Delete duplicate keys with relation algebra
-
23-02-2021 - |
Question
Hi I am new to databases and relational algebra. I was wondering if there is a way to remove the tuples from a table using relational algebra that have the same keys but different value.
e.g. I want to keep only [1, 5] and [4, 9] but remove everything else.
Key | Value
-------|-------
1 | 5
2 | 6
2 | 7
2 | 8
4 | 9
Thanks.
La solution
There are many variants and extensions of relational algebra described in books. I assume that you have a group by operator, which is an extension of the classical relational algebra, and it is written as:
a1... an γ f1...fm
where each ai is a grouping attribute, and fi is an aggregation function.
Using this operator, your query could be answered by the following expression (assuming that the name of your relation is R):
R ⨝ πKey(σCOUNT(*)=1(Key γ COUNT(*) (R)))

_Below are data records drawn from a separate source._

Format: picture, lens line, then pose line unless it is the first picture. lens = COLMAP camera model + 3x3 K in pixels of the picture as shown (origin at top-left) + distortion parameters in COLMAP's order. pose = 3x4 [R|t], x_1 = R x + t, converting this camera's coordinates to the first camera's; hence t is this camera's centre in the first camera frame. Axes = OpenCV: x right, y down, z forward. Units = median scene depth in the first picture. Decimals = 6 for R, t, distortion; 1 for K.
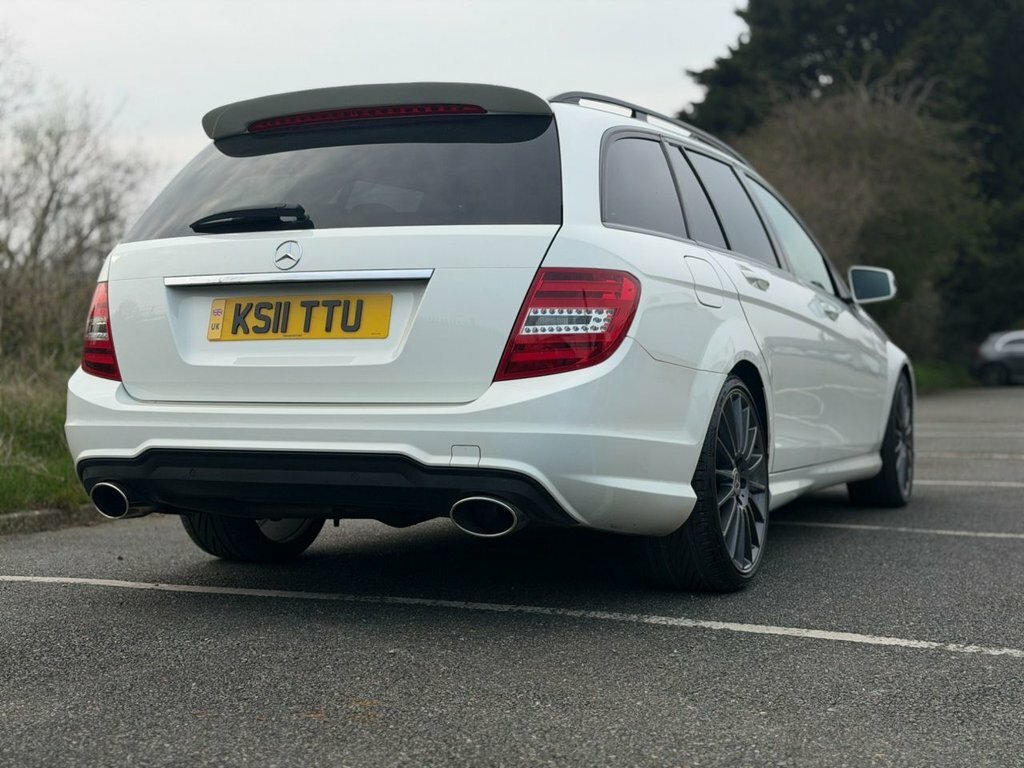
lens RADIAL K [[1406.9, 0, 524.0], [0, 1406.9, 380.0], [0, 0, 1]] dist [0.149465, -0.200532]
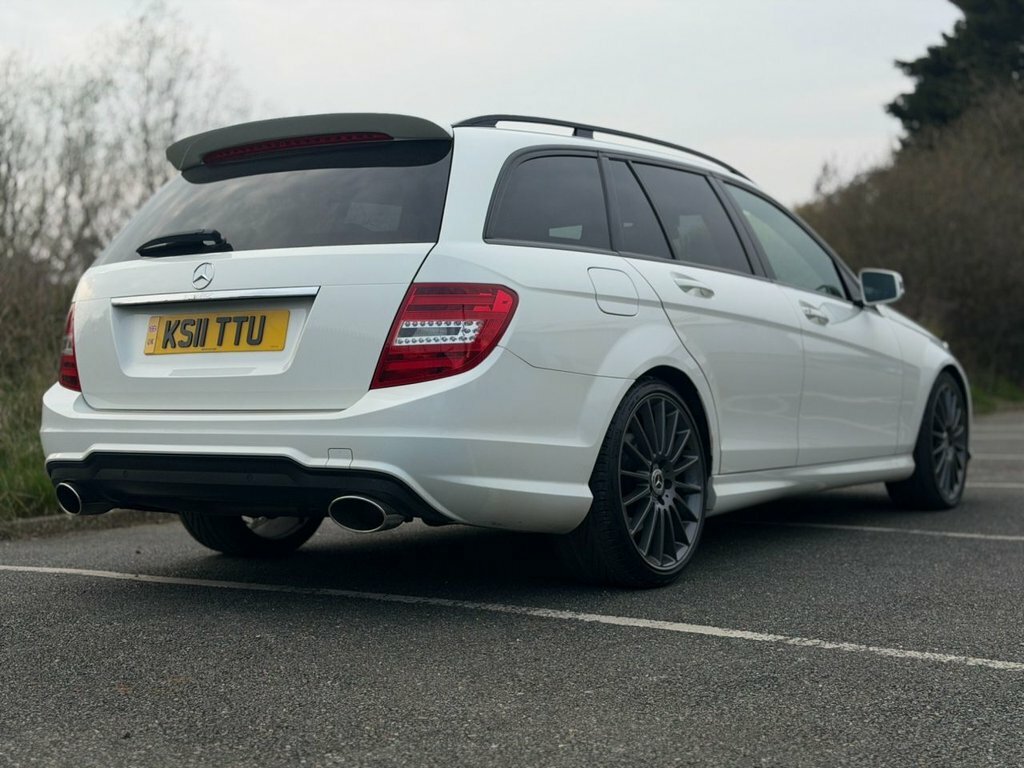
lens RADIAL K [[1406.9, 0, 524.0], [0, 1406.9, 380.0], [0, 0, 1]] dist [0.149465, -0.200532]
pose [[0.986987, -0.010825, -0.160435, 0.250539], [0.010459, 0.999940, -0.003127, -0.001405], [0.160459, 0.001408, 0.987042, -0.047260]]
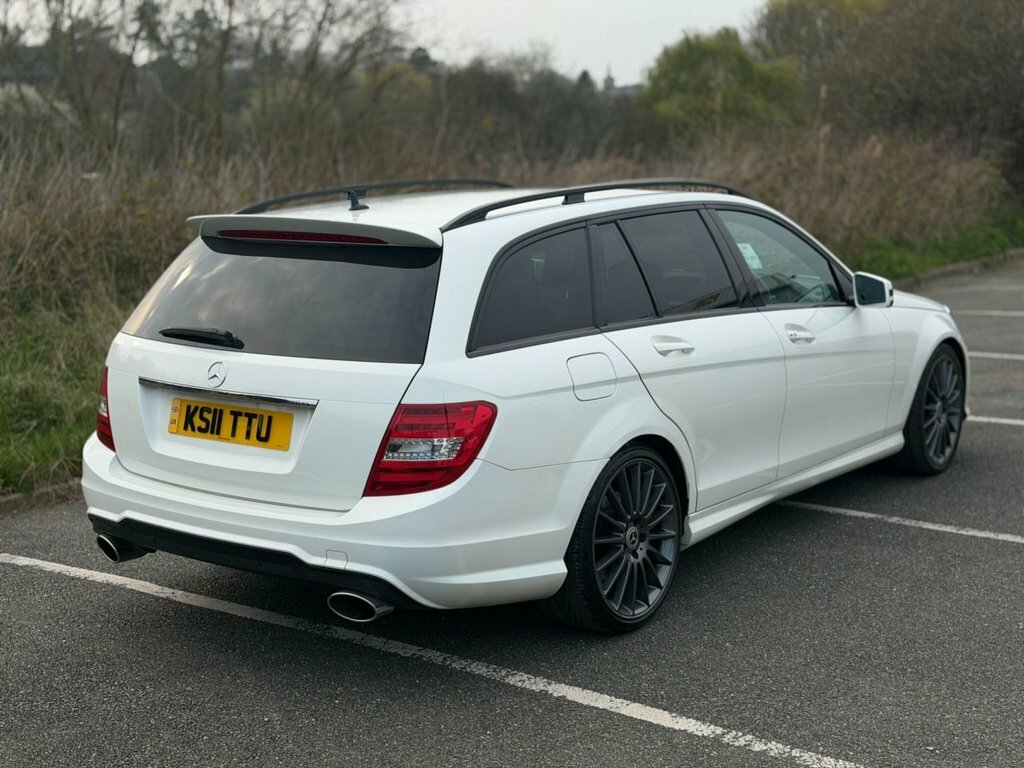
lens RADIAL K [[1406.9, 0, 524.0], [0, 1406.9, 380.0], [0, 0, 1]] dist [0.149465, -0.200532]
pose [[0.978234, 0.027305, -0.205699, 0.337227], [0.005392, 0.987625, 0.156742, -0.268543], [0.207433, -0.154440, 0.965981, -0.123121]]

First we group by Key and keep only the groups with a unique value for it, and then we perform a natural join on R itself to maintain only the tuples with just one value of Key.
Autres conseils
I would do something like the following (see the fiddle here):
Create and populate a table:
CREATE TABLE test
(
key INTEGER NOT NULL,
value INTEGER NOT NULL
);
INSERT INTO test VALUES
(1, 5), (2, 6), (2, 7), (2, 8), (4, 9);
and then:
SELECT * FROM test;
Result:
key value
1 5
2 6
2 7
2 8
4 9
and then run the following SQL:
SELECT key, value
FROM test WHERE key IN
(
SELECT key
FROM test
GROUP BY key
HAVING COUNT(key) = 1
ORDER BY key
);
Result:
key value
1 5
4 9
Which is the desired result. I have used PostgreSQL - the Open Source database which I would recommend that you use to learn relational database principles - it has a very high level of standards compliance and is a great learning tool.
The inner loop of SQL
SELECT key
FROM test
GROUP BY key
HAVING COUNT(key) = 1
ORDER BY key
produces those key
s which have a COUNT
of only 1 (in this case, the integers 1 and 4) and then the outer loop selects the value
s corresponding to those two integers (see the fiddle).